In the data below, find every line that has the string "pixels", and copy it.

▶ GIVEN ENTRIES
»»

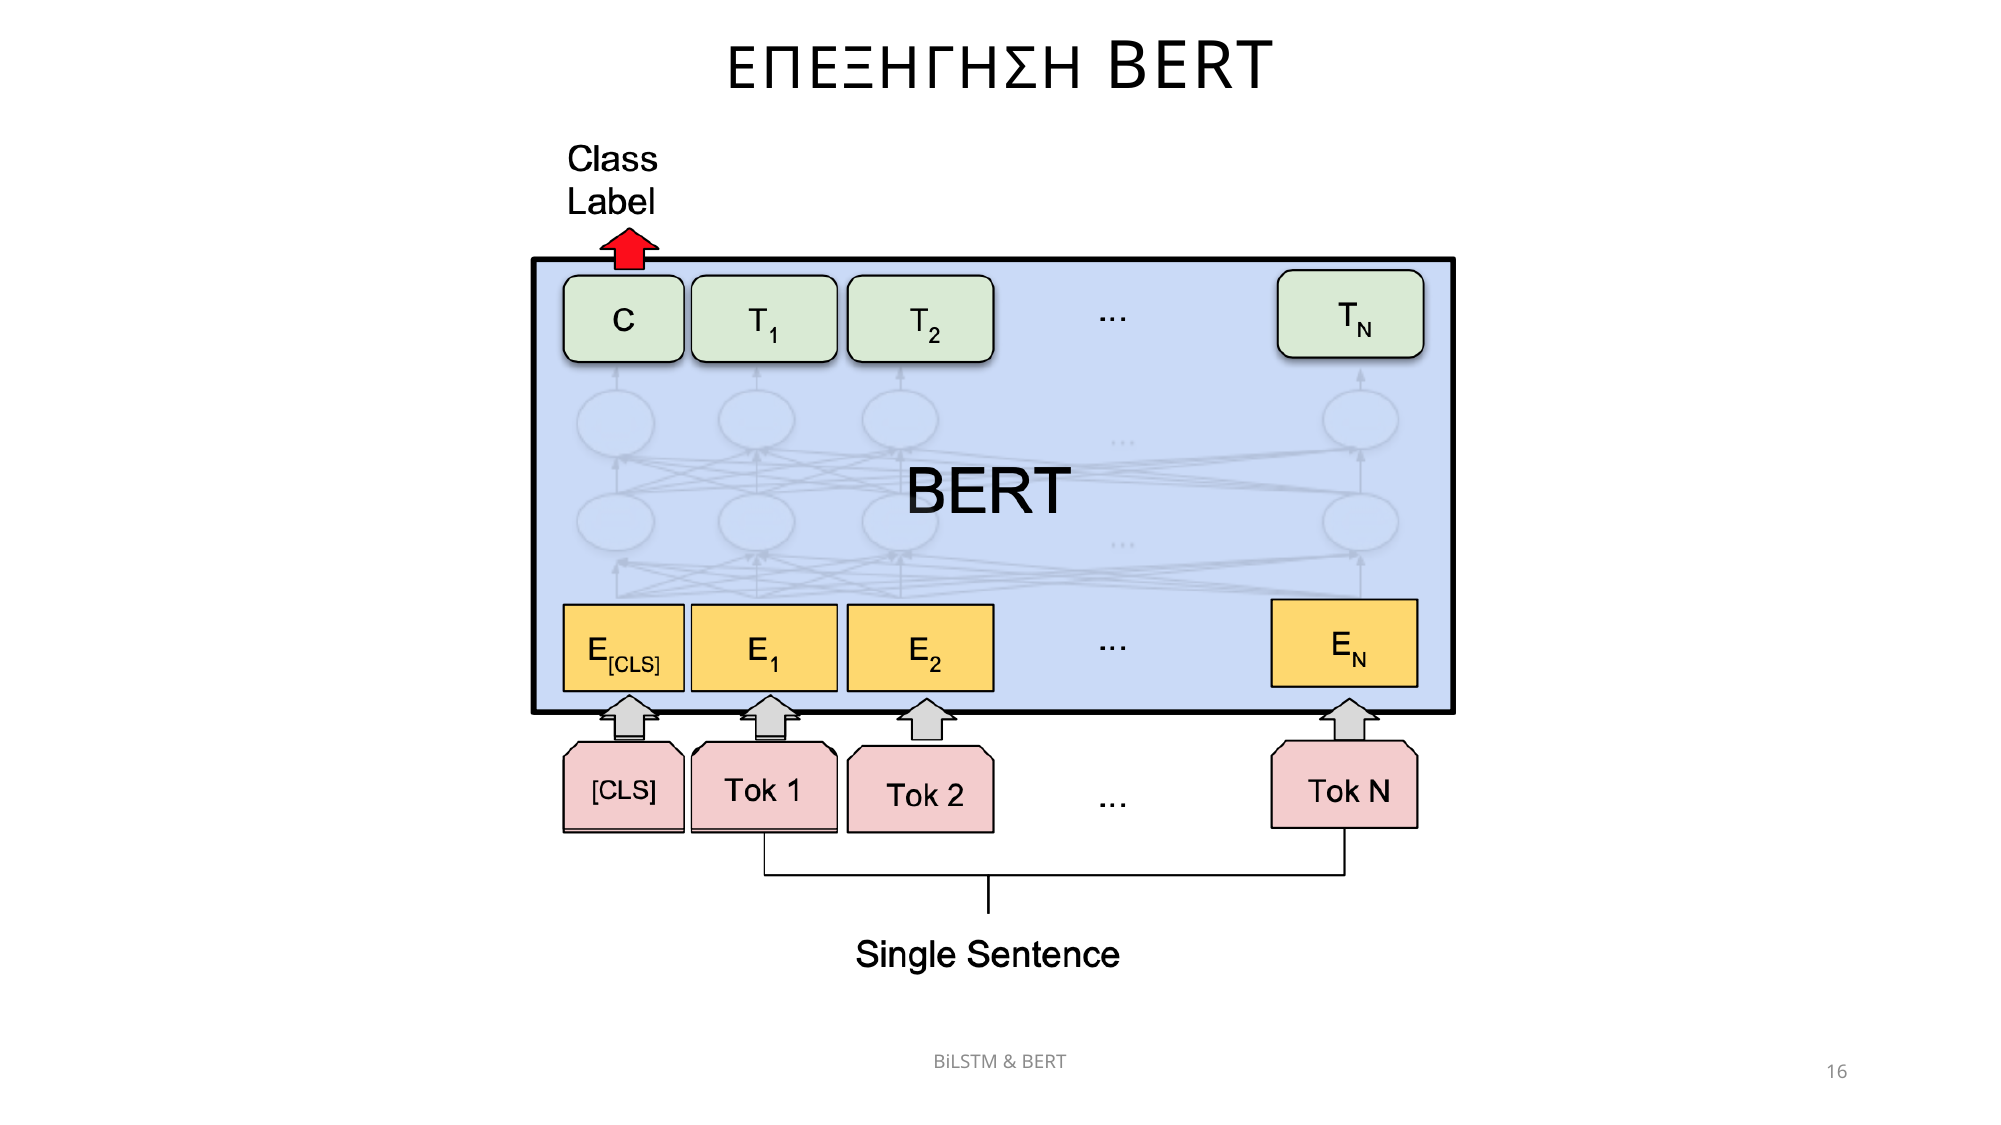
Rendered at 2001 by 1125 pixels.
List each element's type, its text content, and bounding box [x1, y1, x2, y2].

picture [488, 112, 1512, 995]
footer BiLSTM & BERT [662, 1042, 1338, 1103]
slide_number 16 [1412, 1042, 1863, 1103]
title Επεξηγηση BERT [137, 0, 1863, 143]
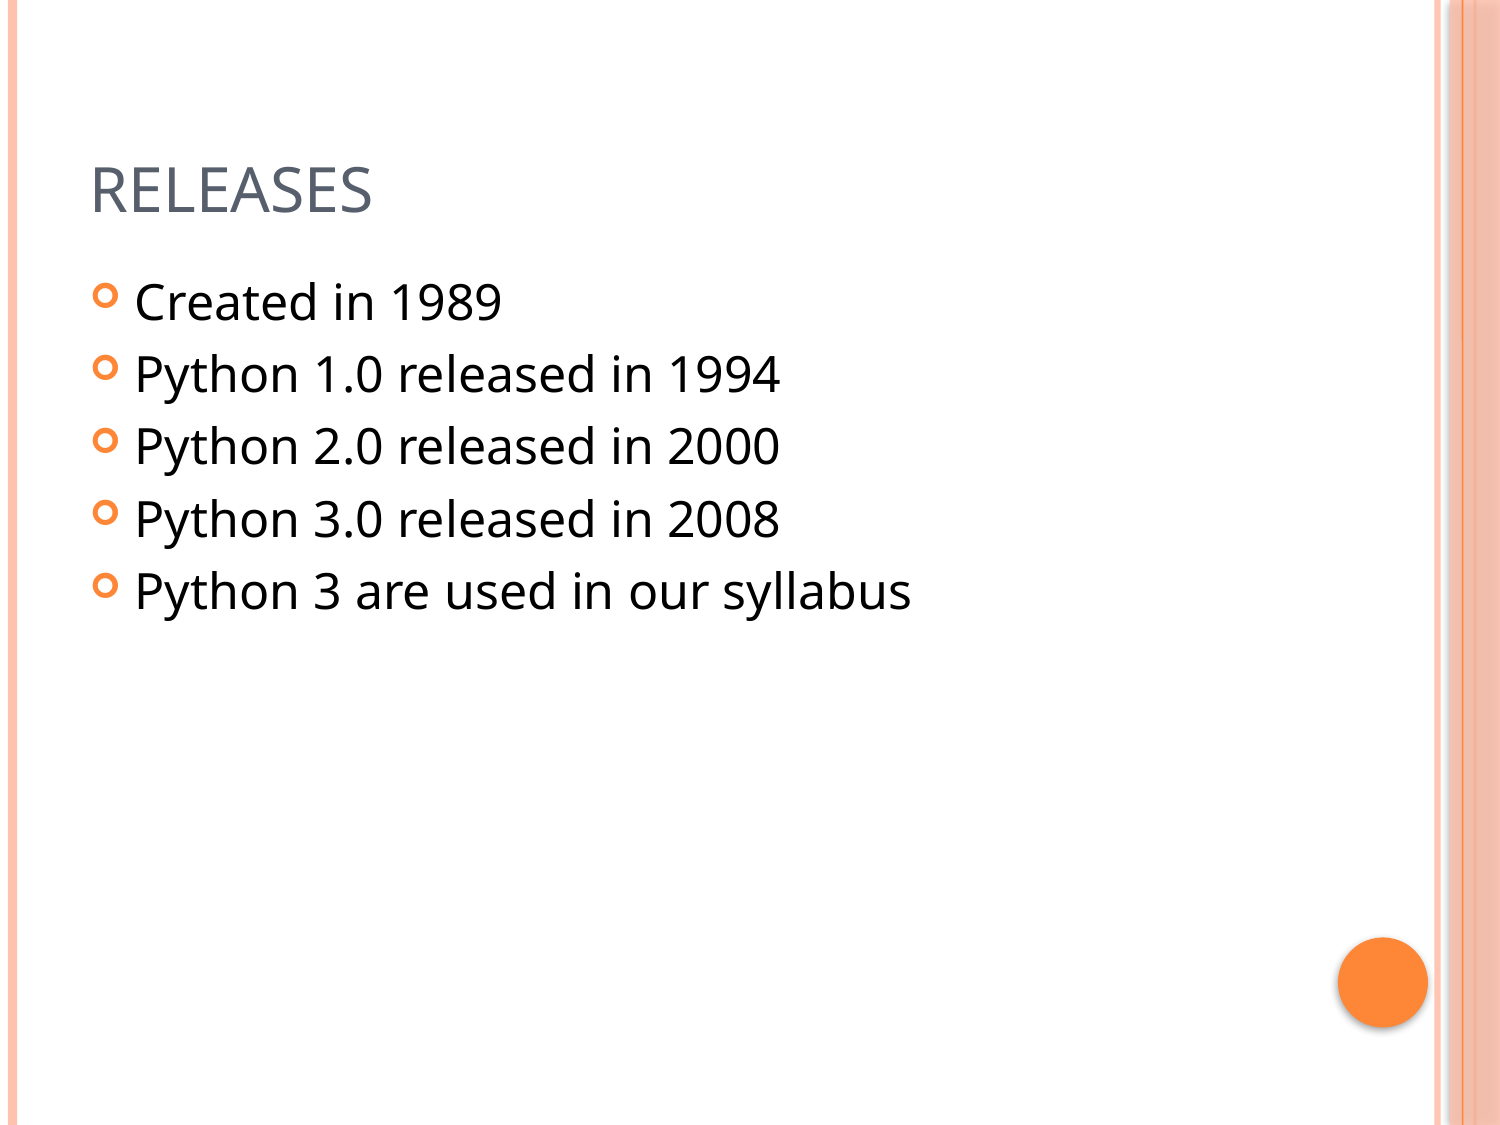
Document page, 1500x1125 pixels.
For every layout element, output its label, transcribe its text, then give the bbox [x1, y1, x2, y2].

title Releases [75, 45, 1300, 233]
list Created in 1989 Python 1.0 released in 1994 Python 2.0 released in 2000 Python 3.0 released in 2008 Python 3 are used in our syllabus [75, 262, 1300, 1062]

««

▶ TASK OUTPUT
Rendered at 2001 by 1125 pixels.
Document page, 1500x1125 pixels.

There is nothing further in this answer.